Validating Financial Data with PDL
My job involves financial market data. A lot of financial market data. I take the market data from various sources and store it in a database for later analysis.
Being a programmer/analyst and not a mathematician with a Ph.D. in finance, my use for time series analytics falls into the "ensure correct data is being collected" category. But even then, some basic statistical analysis helps me preserve quality historical data for later use.
PDL is perfect for doing these kinds of calculations very quickly. Combined with PDL::Finance::TA, all the hard work is already done, and all I need to do is wire it all up.
Let's take a large set of random numbers. If our random number generator were perfect, we would expect that the set would be evenly distributed because each possible value is exactly as possible as any other value. If we calculate the standard deviation (stddev, a measurement of how disperse the data set is), we would expect that 99.7% of the points would be within 3 standard deviations of the mean (average).
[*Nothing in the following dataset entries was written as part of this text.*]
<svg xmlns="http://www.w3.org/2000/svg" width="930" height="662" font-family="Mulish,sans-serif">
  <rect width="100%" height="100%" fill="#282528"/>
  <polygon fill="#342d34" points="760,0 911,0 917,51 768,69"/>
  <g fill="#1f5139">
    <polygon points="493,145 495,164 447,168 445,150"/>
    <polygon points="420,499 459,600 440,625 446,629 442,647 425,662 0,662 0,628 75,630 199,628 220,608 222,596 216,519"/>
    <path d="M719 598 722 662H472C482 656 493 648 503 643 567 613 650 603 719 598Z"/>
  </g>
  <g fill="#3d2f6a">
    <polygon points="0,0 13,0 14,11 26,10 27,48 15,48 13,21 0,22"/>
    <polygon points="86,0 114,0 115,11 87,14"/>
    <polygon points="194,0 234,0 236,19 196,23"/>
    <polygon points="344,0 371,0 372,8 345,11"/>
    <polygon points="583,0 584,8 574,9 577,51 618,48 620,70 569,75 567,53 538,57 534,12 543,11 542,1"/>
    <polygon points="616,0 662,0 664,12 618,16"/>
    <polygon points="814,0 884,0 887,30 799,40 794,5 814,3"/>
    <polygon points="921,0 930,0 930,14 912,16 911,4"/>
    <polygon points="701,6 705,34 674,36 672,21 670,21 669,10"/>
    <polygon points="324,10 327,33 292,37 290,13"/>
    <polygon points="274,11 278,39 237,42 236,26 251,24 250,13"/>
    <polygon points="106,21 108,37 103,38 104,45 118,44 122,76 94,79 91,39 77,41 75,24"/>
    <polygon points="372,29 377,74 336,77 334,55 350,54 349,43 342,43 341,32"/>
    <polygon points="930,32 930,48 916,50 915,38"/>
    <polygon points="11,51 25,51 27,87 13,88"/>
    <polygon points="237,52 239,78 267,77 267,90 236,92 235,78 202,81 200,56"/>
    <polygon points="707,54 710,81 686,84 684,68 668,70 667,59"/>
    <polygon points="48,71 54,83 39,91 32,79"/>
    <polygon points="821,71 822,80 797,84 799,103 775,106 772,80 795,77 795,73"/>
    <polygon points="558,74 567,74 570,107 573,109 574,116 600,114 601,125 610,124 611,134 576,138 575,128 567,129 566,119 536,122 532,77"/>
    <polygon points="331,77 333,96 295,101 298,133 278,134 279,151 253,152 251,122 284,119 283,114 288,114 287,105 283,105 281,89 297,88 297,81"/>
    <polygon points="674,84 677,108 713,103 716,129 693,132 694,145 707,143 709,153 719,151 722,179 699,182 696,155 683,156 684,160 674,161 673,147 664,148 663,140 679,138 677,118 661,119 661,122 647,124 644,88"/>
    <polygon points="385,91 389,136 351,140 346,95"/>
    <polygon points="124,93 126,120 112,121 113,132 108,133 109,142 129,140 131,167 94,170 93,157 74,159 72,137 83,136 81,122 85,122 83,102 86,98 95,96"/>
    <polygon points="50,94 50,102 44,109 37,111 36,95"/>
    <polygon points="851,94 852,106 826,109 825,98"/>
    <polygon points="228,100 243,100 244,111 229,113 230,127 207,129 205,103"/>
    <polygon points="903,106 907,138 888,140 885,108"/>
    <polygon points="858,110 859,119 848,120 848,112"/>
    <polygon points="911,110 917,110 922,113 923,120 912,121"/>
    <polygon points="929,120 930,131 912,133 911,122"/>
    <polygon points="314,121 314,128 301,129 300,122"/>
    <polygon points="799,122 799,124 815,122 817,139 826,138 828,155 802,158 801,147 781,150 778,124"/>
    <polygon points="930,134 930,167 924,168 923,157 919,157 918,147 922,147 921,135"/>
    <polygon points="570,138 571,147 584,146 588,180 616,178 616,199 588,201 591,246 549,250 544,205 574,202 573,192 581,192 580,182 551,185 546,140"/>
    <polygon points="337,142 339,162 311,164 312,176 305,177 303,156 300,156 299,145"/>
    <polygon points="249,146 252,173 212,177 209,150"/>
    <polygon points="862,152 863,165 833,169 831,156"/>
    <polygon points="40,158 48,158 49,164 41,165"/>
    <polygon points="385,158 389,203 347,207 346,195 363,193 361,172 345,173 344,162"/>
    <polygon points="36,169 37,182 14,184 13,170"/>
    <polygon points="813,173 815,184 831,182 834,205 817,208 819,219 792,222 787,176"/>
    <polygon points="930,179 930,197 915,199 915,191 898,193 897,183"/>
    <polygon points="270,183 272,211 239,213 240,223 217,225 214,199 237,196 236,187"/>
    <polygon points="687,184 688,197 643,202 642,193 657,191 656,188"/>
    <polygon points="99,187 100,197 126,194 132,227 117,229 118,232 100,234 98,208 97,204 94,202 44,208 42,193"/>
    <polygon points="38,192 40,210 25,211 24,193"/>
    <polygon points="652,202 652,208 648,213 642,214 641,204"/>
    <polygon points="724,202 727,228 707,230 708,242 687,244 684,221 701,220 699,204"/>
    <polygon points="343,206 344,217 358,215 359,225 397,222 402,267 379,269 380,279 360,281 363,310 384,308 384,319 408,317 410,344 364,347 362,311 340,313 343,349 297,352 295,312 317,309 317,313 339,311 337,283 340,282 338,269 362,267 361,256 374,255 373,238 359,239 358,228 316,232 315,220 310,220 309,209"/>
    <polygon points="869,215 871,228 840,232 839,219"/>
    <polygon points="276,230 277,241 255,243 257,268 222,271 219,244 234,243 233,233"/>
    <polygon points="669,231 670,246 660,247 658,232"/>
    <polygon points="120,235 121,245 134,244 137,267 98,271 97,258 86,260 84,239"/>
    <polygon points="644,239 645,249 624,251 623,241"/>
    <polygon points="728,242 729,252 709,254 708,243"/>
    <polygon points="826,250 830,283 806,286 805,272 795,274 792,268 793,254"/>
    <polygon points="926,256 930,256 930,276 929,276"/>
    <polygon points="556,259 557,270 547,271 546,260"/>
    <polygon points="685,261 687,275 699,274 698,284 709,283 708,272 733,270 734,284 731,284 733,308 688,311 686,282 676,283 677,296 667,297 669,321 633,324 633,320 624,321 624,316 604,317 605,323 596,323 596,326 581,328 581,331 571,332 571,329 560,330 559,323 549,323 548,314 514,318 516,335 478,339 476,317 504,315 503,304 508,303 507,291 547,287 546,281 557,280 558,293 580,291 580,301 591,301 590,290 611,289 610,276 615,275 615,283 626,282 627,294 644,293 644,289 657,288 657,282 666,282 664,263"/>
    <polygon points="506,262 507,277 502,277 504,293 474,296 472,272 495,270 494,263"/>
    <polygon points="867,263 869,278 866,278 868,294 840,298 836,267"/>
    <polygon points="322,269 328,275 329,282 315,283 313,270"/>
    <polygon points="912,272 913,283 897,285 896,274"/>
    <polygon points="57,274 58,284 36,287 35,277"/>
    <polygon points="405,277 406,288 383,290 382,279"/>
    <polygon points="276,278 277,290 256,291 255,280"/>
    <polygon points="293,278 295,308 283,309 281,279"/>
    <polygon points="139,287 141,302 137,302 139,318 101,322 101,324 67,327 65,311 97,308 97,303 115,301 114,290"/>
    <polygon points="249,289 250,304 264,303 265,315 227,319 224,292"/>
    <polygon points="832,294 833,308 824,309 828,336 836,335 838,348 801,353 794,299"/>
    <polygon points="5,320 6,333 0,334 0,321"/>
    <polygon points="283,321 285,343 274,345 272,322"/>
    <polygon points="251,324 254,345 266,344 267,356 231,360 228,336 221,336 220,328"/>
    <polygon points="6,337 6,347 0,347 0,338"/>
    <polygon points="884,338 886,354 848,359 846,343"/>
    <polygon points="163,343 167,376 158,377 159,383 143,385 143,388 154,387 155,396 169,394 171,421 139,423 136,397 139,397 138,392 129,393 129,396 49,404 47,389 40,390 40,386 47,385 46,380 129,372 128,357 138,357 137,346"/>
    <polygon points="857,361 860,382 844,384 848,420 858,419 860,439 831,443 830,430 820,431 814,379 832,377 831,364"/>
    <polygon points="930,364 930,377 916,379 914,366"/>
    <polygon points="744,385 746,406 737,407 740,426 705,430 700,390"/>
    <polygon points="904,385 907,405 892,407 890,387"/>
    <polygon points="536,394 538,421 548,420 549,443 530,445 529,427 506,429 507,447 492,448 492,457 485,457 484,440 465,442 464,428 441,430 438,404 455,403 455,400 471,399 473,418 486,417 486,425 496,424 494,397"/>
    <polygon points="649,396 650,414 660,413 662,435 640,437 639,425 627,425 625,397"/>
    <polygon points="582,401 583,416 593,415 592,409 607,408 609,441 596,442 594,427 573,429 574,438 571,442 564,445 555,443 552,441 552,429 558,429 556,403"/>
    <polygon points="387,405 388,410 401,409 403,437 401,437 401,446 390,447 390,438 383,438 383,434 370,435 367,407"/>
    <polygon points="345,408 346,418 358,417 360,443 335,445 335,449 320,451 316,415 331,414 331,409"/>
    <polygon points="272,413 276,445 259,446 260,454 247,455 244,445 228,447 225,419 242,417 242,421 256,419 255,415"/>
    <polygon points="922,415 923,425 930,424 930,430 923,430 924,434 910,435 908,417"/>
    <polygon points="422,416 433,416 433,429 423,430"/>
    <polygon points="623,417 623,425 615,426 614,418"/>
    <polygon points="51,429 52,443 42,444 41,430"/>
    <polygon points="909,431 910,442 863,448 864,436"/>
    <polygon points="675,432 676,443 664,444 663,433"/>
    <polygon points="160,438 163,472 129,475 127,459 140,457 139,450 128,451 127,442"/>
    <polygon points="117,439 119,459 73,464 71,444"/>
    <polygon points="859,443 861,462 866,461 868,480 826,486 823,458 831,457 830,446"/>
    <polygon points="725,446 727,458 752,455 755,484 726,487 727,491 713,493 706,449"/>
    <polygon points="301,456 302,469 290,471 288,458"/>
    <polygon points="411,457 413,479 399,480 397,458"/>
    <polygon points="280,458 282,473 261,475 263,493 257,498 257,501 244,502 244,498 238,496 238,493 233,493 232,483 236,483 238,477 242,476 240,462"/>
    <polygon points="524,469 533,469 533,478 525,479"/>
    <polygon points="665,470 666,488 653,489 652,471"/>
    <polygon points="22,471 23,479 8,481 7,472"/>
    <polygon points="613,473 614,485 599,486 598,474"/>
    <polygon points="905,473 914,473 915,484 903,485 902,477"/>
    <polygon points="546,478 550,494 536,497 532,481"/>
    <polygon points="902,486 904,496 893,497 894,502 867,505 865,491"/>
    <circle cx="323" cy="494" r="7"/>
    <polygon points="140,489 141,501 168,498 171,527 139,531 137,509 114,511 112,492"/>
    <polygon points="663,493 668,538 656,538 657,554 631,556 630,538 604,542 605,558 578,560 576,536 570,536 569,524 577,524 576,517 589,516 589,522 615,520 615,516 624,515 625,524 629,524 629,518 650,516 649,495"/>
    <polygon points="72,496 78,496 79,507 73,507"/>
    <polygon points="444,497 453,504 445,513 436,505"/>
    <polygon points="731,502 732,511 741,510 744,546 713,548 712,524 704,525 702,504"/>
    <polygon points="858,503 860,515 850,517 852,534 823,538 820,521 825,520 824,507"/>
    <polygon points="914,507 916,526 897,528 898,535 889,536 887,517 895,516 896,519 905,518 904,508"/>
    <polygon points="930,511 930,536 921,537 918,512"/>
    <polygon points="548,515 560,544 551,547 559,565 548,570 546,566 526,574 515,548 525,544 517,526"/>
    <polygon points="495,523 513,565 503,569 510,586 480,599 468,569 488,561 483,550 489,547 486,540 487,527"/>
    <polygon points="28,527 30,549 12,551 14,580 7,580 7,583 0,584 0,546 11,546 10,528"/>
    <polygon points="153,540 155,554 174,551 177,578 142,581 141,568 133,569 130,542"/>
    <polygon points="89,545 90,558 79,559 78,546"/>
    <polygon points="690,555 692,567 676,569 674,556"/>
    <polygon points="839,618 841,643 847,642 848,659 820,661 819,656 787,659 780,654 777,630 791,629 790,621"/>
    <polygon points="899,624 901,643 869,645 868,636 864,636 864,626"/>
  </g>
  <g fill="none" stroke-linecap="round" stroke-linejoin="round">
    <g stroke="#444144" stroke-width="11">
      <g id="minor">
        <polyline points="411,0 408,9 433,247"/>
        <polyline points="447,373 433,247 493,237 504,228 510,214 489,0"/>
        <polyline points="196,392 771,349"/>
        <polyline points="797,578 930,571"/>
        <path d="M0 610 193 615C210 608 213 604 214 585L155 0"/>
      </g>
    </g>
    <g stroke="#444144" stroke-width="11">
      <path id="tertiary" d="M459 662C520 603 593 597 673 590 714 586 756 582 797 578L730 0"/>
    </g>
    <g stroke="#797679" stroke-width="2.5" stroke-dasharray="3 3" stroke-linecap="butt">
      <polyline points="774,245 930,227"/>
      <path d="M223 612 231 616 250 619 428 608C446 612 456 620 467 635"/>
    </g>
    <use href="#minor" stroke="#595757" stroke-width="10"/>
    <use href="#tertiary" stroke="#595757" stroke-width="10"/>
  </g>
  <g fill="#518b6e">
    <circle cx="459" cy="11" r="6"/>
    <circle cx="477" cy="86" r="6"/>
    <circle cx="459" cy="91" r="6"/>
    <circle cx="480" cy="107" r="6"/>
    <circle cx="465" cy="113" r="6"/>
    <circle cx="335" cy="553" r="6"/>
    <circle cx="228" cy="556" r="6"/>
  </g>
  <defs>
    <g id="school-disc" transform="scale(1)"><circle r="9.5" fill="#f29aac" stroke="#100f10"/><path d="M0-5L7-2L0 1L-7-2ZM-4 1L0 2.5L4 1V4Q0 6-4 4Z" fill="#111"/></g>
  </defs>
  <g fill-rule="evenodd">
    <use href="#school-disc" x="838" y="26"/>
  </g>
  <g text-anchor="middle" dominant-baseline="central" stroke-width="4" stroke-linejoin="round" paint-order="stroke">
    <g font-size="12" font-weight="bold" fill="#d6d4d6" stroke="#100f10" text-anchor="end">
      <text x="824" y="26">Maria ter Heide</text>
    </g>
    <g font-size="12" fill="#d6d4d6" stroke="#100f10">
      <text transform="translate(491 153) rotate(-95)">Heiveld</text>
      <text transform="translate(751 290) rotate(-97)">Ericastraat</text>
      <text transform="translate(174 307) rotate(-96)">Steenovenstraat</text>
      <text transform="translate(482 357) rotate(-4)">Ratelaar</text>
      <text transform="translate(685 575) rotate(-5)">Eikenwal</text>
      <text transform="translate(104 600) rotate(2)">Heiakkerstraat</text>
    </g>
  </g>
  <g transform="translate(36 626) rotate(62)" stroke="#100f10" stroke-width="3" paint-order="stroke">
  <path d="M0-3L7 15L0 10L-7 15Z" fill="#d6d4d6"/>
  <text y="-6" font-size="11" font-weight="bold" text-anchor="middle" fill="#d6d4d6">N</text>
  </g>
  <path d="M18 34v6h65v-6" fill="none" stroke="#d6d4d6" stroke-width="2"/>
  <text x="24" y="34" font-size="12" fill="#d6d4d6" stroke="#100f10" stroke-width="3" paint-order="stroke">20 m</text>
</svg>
So, if we write a test that checks to see if a new (completely random) point is within 3 stddev, there is a 0.3% chance that new (completely random) point will fail our test. If we bump that to 4 stddev, we should expect 99.99% of the points to pass the test, and 0.01% of the points to fail (1 of every 15787). If I collect 500,000 (completely random) points in a day, then 50 of them will fail our test.
So I create a time series of random points. Then I create a new time series of the 30-day standard deviation of the original series. Then I compare the two and see which points are outliers.
use PDL;
use PDL::Finance::TA;
my $ts = random( 5000 ) * 50;
my $stddev = ta_stddev( $ts, 30, 1 );
Market data is not completely random, it's stochastic, which I interpret to mean as "given value A1, the next value A2 will be somewhere between A1 +/- B". It's predicting (guessing) "B" that earns quants the big bucks. But, over the entire set of data, I know each previous value of B, which is the difference between A1 and A2, or the rate of change between 2 points. What I really want to know is if the rate of change from A1 to A2 appears abnormal, say, if it's more than 4 stddev from the mean.
So I take my time series, create a new time series that is the rate of change for each point in the previous series, create another new time series that is the 30-day stddev of the previous time series, and then compare the rate of change with the stddev to see which ones are outliers.
Finally, I should also make sure that my source is still updating, as it is very rare that most series would be the same twice in a row, or for an entire week. So let's check for flatness by using stddev.
PDL and TAlib make this all incredibly simple, so I can get on with my real work (fragging lamers in Quake)